## WORK REQUEST
Filter on the word "Waar": copy each matching line from the listing below.

┌────────

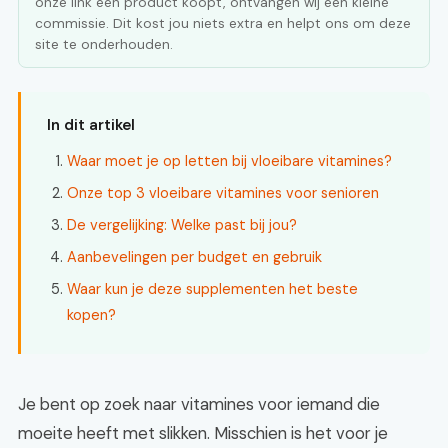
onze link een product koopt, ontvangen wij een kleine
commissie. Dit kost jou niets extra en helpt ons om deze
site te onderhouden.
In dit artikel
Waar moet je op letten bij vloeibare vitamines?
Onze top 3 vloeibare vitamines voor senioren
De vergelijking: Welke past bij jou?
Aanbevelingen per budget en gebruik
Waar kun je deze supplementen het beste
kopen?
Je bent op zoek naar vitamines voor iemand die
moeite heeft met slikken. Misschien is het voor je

└────────
┌────────

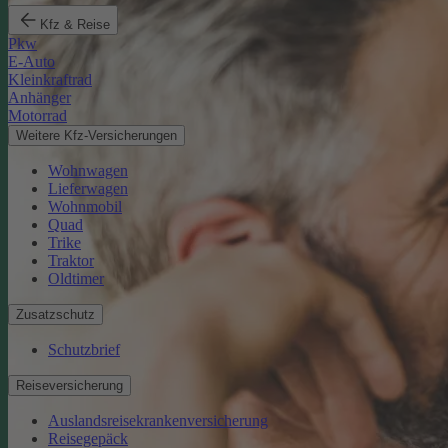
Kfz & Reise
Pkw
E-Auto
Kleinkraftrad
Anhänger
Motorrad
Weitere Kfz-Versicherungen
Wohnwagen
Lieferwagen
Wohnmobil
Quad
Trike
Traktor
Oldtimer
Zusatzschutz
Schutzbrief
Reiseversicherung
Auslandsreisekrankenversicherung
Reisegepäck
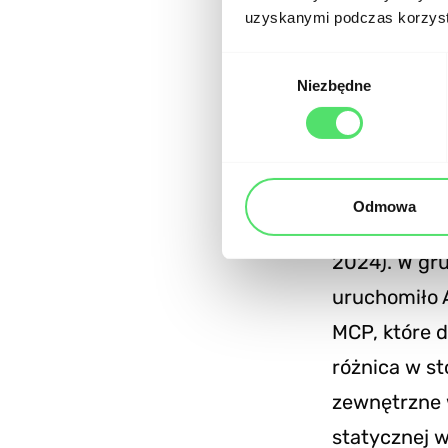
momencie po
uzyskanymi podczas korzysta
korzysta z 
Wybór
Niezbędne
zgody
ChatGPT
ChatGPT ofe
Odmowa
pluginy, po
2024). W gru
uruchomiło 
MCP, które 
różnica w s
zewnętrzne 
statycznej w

└────────

## TASK RESPONSE
Waar moet je op letten bij vloeibare vitamines?
Waar kun je deze supplementen het beste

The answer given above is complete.